Fragmento seleccionado:
Lejos de las palabras, hay en Oslo, 31 de agosto, pero también en Vivir de nuevo y sobre todo en La peor persona del mundo, algo templado y humanísimo en la mera luz que acaricia a sus personajes. Mientras en el cine escandinavo de golpe todo –en especial las taquilleras series policiales– se llenó de nieblas y brumas, en el cine de Trier ese sol tibio siempre aparece en los momentos claves y deja de ser una mera fuente lumínica para convertirse en una suerte de tregua que desciende sobre sus protagonistas.

El problema: Copia el fragmento seleccionado empezando en "Lejos de las" y terminando en "sobre sus protagonistas.", y cambia "sol tibio" por "resplandor suave".

Registros de datos:

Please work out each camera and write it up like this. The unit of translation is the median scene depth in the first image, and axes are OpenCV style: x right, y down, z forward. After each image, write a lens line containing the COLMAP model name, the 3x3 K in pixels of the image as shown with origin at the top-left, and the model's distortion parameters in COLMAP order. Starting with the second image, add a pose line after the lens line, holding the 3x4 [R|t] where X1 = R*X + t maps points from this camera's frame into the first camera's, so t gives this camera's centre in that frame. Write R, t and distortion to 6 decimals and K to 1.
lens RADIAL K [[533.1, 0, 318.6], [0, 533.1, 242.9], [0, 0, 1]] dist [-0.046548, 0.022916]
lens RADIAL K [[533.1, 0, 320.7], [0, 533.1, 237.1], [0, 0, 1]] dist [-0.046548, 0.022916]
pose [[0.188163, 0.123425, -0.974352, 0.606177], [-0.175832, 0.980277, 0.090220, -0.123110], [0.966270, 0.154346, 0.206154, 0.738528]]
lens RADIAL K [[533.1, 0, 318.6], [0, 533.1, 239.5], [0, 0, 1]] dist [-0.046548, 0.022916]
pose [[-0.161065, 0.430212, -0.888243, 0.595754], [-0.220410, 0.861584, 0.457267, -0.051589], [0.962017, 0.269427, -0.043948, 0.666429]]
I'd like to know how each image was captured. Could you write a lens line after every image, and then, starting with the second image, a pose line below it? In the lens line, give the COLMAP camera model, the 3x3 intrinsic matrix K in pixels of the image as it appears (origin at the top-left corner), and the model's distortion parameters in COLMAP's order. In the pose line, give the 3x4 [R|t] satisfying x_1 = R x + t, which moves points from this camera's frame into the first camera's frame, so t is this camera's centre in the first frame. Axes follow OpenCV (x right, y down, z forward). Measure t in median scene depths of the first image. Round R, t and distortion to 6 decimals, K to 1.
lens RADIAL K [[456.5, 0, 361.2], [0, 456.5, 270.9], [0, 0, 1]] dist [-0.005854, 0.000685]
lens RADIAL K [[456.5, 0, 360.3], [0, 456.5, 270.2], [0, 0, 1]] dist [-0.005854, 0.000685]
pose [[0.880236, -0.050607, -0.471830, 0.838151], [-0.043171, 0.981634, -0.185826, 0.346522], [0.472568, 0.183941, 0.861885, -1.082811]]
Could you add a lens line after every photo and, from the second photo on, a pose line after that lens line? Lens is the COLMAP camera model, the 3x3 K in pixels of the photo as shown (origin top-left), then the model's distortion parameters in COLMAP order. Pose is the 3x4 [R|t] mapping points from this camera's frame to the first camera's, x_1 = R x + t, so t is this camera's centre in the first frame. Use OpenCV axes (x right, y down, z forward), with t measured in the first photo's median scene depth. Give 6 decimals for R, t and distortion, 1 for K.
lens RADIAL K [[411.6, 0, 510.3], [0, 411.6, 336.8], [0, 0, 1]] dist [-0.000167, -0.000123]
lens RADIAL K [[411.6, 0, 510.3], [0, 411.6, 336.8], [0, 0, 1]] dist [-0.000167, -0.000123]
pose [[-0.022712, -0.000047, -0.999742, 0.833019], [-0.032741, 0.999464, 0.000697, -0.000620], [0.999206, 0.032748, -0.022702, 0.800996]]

Solución del problema:
Lejos de las palabras, hay en Oslo, 31 de agosto, pero también en Vivir de nuevo y sobre todo en La peor persona del mundo, algo templado y humanísimo en la mera luz que acaricia a sus personajes. Mientras en el cine escandinavo de golpe todo –en especial las taquilleras series policiales– se llenó de nieblas y brumas, en el cine de Trier ese resplandor suave siempre aparece en los momentos claves y deja de ser una mera fuente lumínica para convertirse en una suerte de tregua que desciende sobre sus protagonistas.